By Moses Leos III
New language in a Kyle ordinance regulating tow-truck services could change which companies can service the city, making several wrecker service owners hopping mad.
Kyle’s current ordinance creates a rotation for wrecker services. The updated ordinance, approved on second reading at Tuesday’s council meeting, would require companies on the city’s wrecker rotation to have a storage facility within city limits.
Some businesses on the city’s current rotation are located in Buda and San Marcos. Two companies, Pete’s Wrecker and Tyler’s Wrecker, hail from Kyle.
According to Kyle City Council member Samantha Bellows, the update not only supports local business, but also provides control for citizens dealing with a vehicle related issue.
“It allows for people in those moments of crisis to have customer service by a reputable company that will work with our police department to ensure that not only are they taken care of, but it’s cleaned up properly,” Bellows said.
Council questioned whether the ordinance conflicted with any state laws.
“If there’s a conflict with state law, state law prevails, right?” Mayor Todd Webster asked from the dais.
City attorney Ken Johnson, who resigned late Tuesday night, affirmed Webster’s statement.
The 6-0 vote in favor of the ordinance caused an uproar in chambers as Richard Fitch, an owner of A&E Towing in Buda, jumped up and addressed council directly.
“It’s right here that you can’t do what you’re doing,” Fitch said, pointing to papers in his hand. “We will be filing a lawsuit.”
Kyle Police officers then surrounded the tow truck company owners and drivers, who then left the chamber.
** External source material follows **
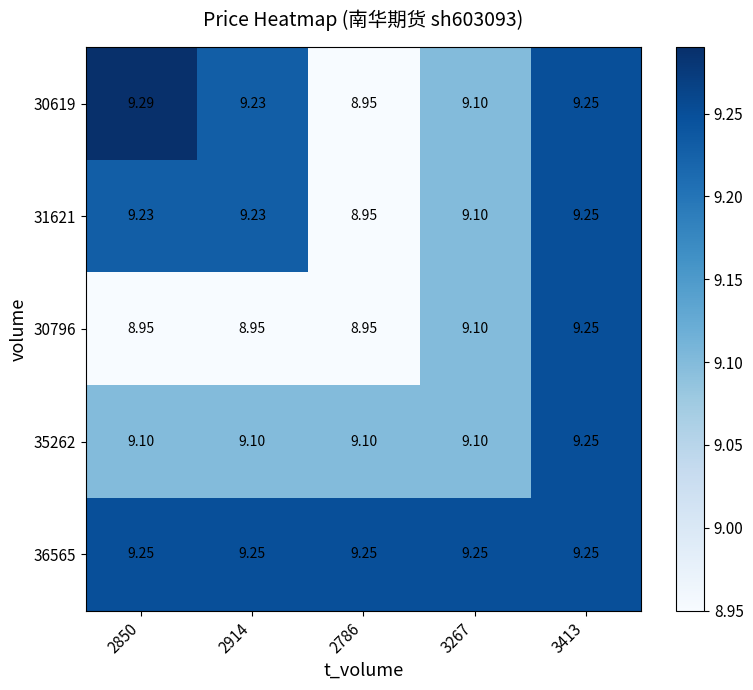

Is the value of 36565 at 2914 greater than the value of 35262 at 2914?

Yes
Kyle Police Chief Jeff Barnett told council during the first reading that updating the ordinance was necessary. Updates include regulating the number of wreckers a company must have to be on the rotation and updating requirements for certification.
The ordinance also would update pricing regulations to avoid gouging and would force companies to register with Barnett for rotation consideration.
The wrecker operators, who spoke with the Hays Free Press outside council chambers, said they are already licensed and inspected by the state of Texas.
Norma Cisneros, who works at Pete’s, said the ordinance would help level the playing field for Kyle area wreckers. Cisneros said allowing external wrecking companies to service the city hurt her business. Seven wrecking companies make up the city’s current rotation.
She said Pete’s was forced to downsize its fleet from five vehicles to two. While Cisneros said there’s “enough money to go around,” she believes the updates will create a sense of fairness.
“Why should anyone else come into our city and take our tax money to another city?” Cisneros said. “To me, I think that’s only fair. If we don’t get to tow in no one else’s city, why should anybody else tow in Kyle?”
Kyle’s updated ordinance also prevents “sniping,” the tactic of wrecking companies setting up near an accident.
Barnett said sniping is rare, but said wreckers have arrived on scene and offered to help officers. He said they go on their way if a wrecker on rotation arrives.
The city added language prohibiting wreckers from arriving on scene unless called by a vehicle owner or police. It also prohibits solicitation at the scene of an accident.
Bellows believes the ordinance will keep towing companies from abusing drivers.
“This ordinance allows us to say no more, and if you cannot treat our citizens or visitors fairly, you are not going to be on rotation,” she said.